Change "slice" to "segment" in the listing, starting at the line that contains "What is the highest" and ending at the end of the listing, and reproduce only those lines with nothing else altered. Leave the pictures out of your answer.

TASK INPUTS Block Start

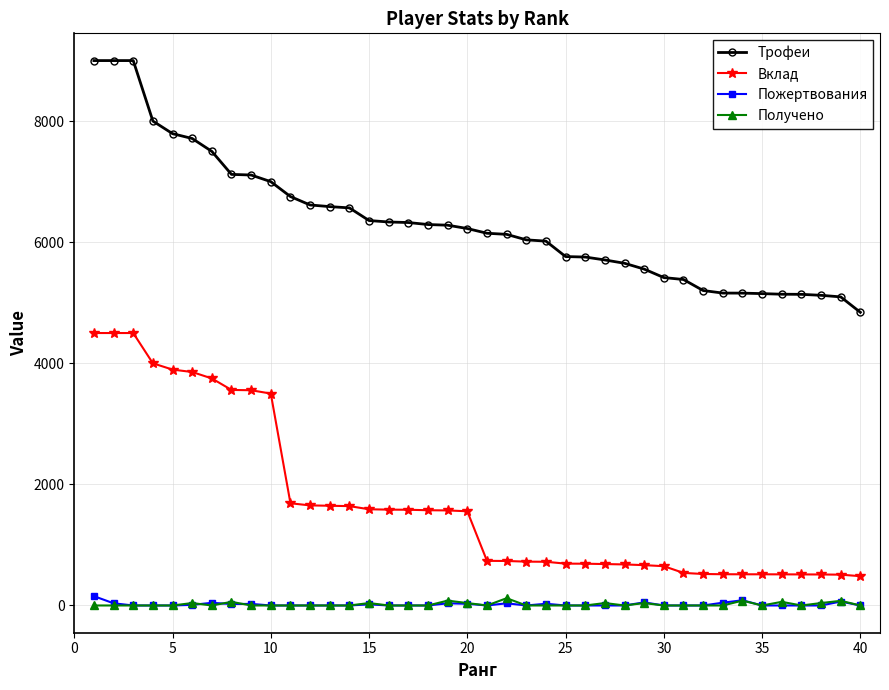

Is this an area chart (filled region under the line)?

No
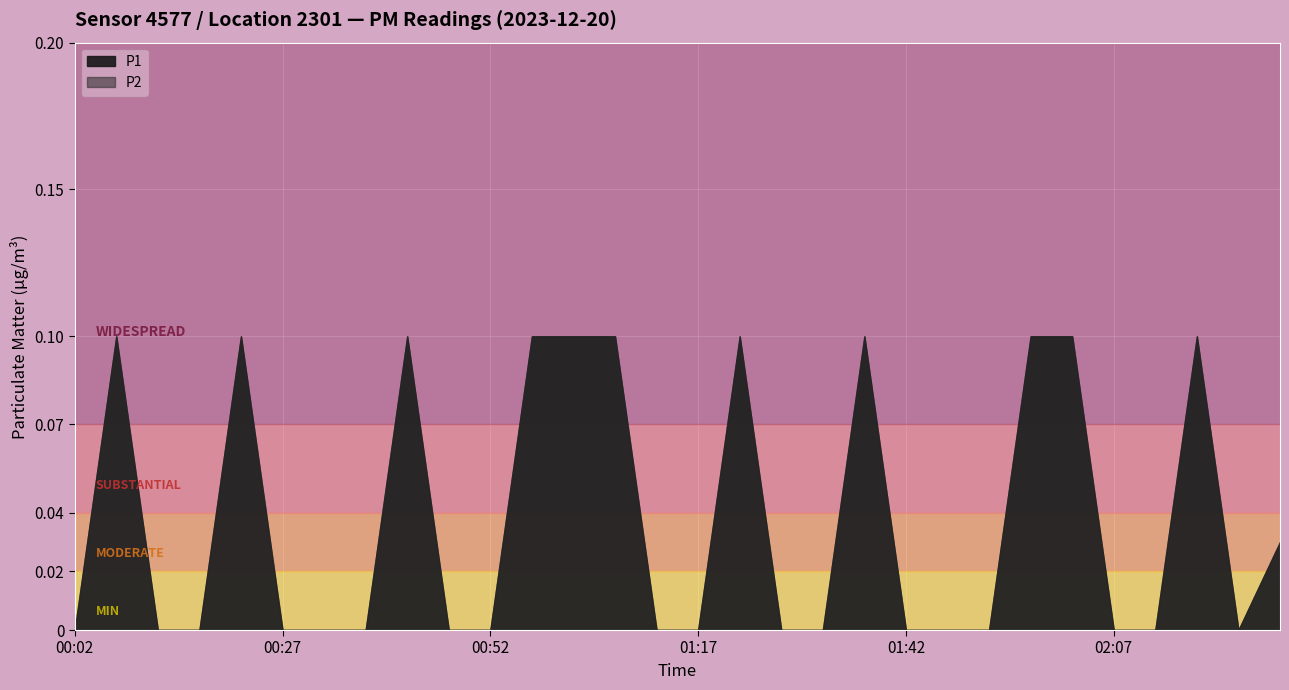

What is the difference between the second highest and minimum values in the P1 series?

0.1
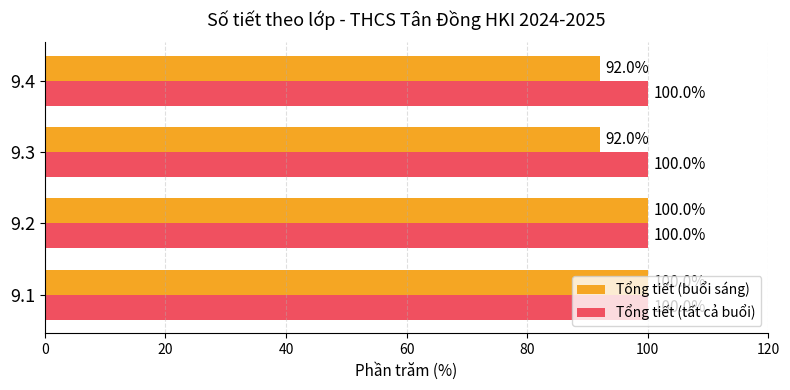

What is the highest value of the Tổng tiết (tất cả buổi) series?

100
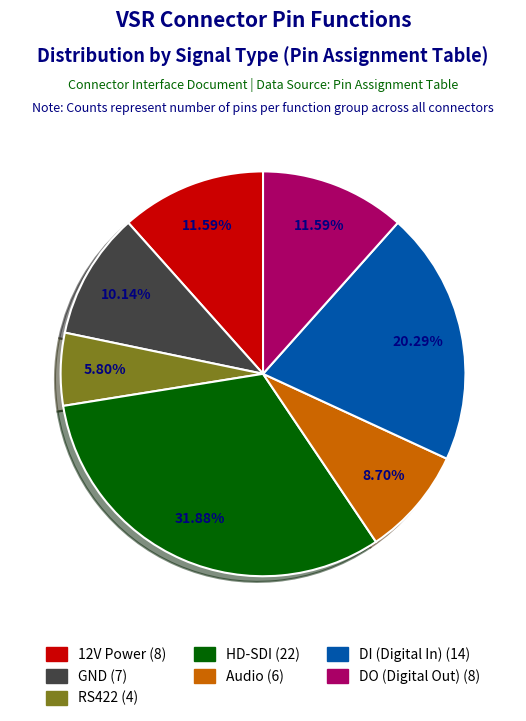

Is there any slice that represents more than half of the pie?

No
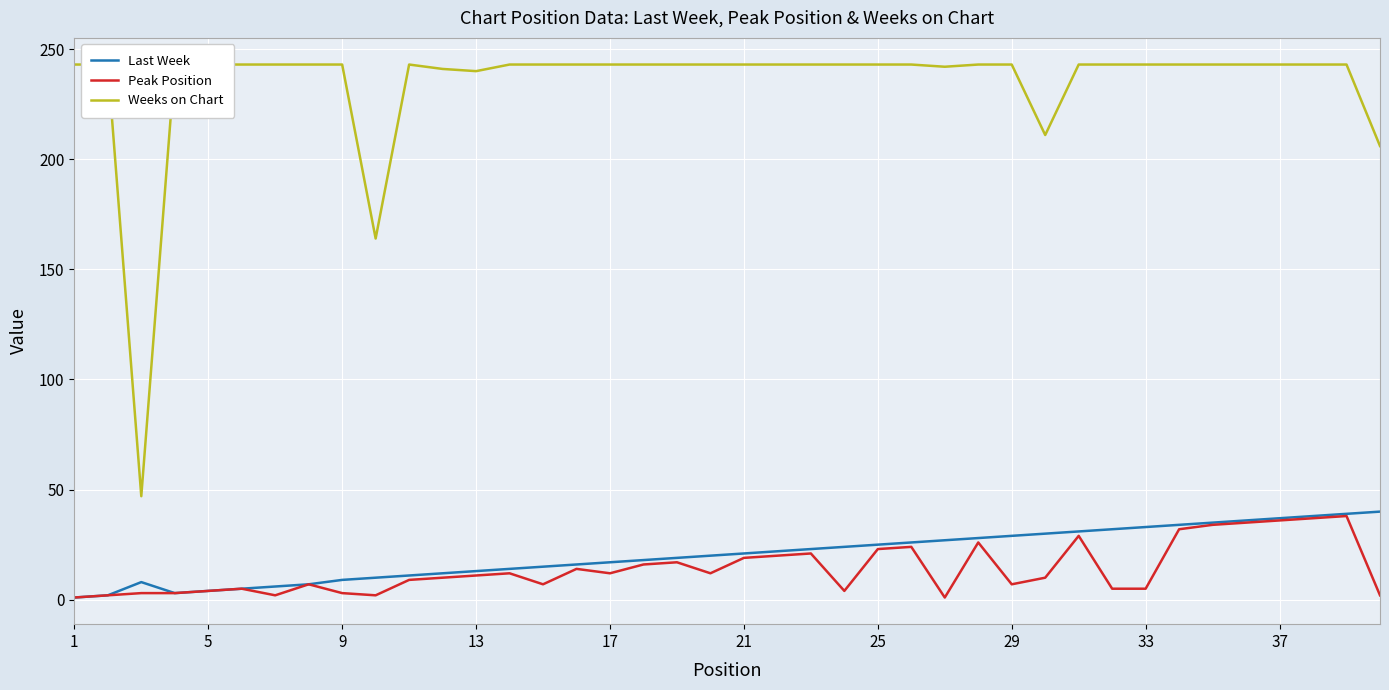

The value of Last Week at 13 is 13. True or false?

True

TASK INPUTS Block End

EXERCISE OUTPUT:
What is the highest value of the Tổng tiết (tất cả buổi) series?

100

Is there any segment that represents more than half of the pie?

No

The value of Last Week at 13 is 13. True or false?

True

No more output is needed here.